Prediction is a less successful strategy for sound. Data-rate reduction in audio often involves splitting the sound up into different frequency bands – chunks of sound of similar pitch – and uses a technique which aims to determine what the ear will be able to hear. A loud sound at a particular pitch may drown out a quieter sound at a similar pitch, so the decoder may decide to send the quieter element at reduced quality, or eliminate it all together. Leaving out sounds that are deemed to be below the threshold of hearing can make for a large reduction in data-rate, with little loss of perceived quality.
The amount of data-rate reduction depends on parameters set by the user, usually the person who sets up the coder part of the codec and originates the media file or stream. For television a reduction in data of up to one third can be completely 'lossless' – absolutely no difference in the picture. Most practical implementations are 'lossy' however, allowing some reduction in quality in return for a much larger reduction in data-rate. Reducing to a fiftieth of the original data-rate is quite achievable. Implementations of codecs and containers designed for streaming, like the one built into iPlayer, can allow for automatic variation of the bit-rate as the communication's channel quality, the speed of domestic internet connection and the number of people sharing it, varies.

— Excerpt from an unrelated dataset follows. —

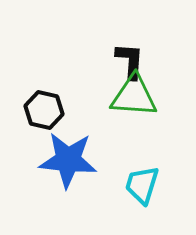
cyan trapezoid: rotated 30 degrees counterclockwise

Many other tools are used to reduce the amount of data to be transmitted; identifying sequences of numbers that occur frequently for instance, and replacing these with a shorter number or sequence. I’ve described some of these concepts and processes loosely. In fact they have to be defined very accurately in order to be used to write an algorithm – the very precise process description necessary to build a codec chip or computer programme. The International Standards Organisation (ISO) and the Motion Picture Experts Group (MPEG) have defined a number of popular codecs, each one of which has multiple levels of usage and many possible implementations. The description of their MPEG-4 standard, used for HDTV in many countries, would fill a large bookshelf if it were printed.